NEW YORK -- Toyota Motor Corp.’s Scion, struggling to boost sales with aged products, plans to replace three of its five U.S. nameplates over a two-year period starting in 2015.
The first of the three will be unveiled at the Los Angeles Auto Show in November, Scion Vice President Doug Murtha said in an interview today.
Murtha declined to describe the category or segment of the vehicles, but hinted at a possible direction: “From a segment context, Scion has always been about entry compact and subcompact, and that will remain our center of gravity,” he said.
“Would we be interested in other body styles? The answer is always yes. We may mix things up a bit as we find a new direction for the brand.”
Both the xB and xD hatchbacks are seven years into their current product cycle, in contrast to the 10-year-old brand’s initial promise of quick-change products that wouldn’t go stale.
“Some events of last decade forced Toyota to make tradeoffs, and Scion’s cadence was affected by that,” Murtha said at the New York auto show.

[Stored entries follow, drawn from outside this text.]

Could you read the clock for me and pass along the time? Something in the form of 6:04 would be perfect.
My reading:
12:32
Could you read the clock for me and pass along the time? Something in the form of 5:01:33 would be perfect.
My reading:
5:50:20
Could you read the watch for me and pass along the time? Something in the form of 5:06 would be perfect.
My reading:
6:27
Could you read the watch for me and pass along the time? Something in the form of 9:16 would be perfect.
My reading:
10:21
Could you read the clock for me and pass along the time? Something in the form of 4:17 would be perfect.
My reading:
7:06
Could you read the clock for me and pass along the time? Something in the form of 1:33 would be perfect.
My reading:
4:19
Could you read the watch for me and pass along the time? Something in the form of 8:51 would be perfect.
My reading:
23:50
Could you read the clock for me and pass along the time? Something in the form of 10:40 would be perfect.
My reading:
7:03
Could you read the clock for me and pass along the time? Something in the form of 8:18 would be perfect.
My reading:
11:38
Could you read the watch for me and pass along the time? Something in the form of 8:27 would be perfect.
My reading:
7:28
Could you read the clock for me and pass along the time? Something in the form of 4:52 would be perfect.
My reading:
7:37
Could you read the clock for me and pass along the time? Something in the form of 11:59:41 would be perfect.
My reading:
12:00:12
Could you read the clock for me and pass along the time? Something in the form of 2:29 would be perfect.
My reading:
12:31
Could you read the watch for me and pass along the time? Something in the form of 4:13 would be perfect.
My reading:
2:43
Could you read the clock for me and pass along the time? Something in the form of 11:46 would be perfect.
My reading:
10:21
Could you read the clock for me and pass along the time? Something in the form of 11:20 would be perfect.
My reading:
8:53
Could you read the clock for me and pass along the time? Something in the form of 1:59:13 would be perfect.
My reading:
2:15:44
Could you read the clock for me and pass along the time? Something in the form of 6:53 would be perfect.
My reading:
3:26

At this time last year, Toyota executives said they were studying a possible move further upscale for the brand. But it appears that attracting first-time buyers remains the key quest.
Toyota sources said that they are looking into importing the Auris hatchback from Europe as a next-generation product. And Toyota executives are intrigued by the subcompact crossover segment, occupied by the Nissan Juke and Honda’s upcoming Fit.
“Our lineup went from three vehicles to five, our sales went way up, the sky was the limit, and people were wondering if we were going to add to the flock,” Murtha said. “Our intention is to keep the lineup where it is. It could drop to four, it could increase to six. But we will replace three of the vehicles, and not necessarily like for like.”
In addition to the xB and xD, Scion sells the tC coupe, the iQ minicar and the sporty, rear-wheel-drive FR-S coupe.
1 million sold
Scion has sold nearly 1 million vehicles since its California launch in 2003. The recession took a huge bite of out of sales, which fell from a peak of 173,034 in 2006 to 45,678 in 2010 as young consumers struggled to find steady jobs and good credit.
Scion sold 68,321 units last year, off 7 percent. This year’s demand has dropped 12 percent through March. Toyota has touted Scion as its laboratory for new ideas and has called sales volume a secondary concern.
“The brand has never been about year-over-year increases,” Murtha said. “But to effectively experiment, we need a reasonable level of throughput. I would hope a refresh of three of our five products should translate into volume, but it’s not necessarily the end-all be-all for us.”
In the interim, Scion will continue to produce “Release Series” special editions of existing products that feature special interior lighting and rear-deck badges that project the Scion logo onto the street.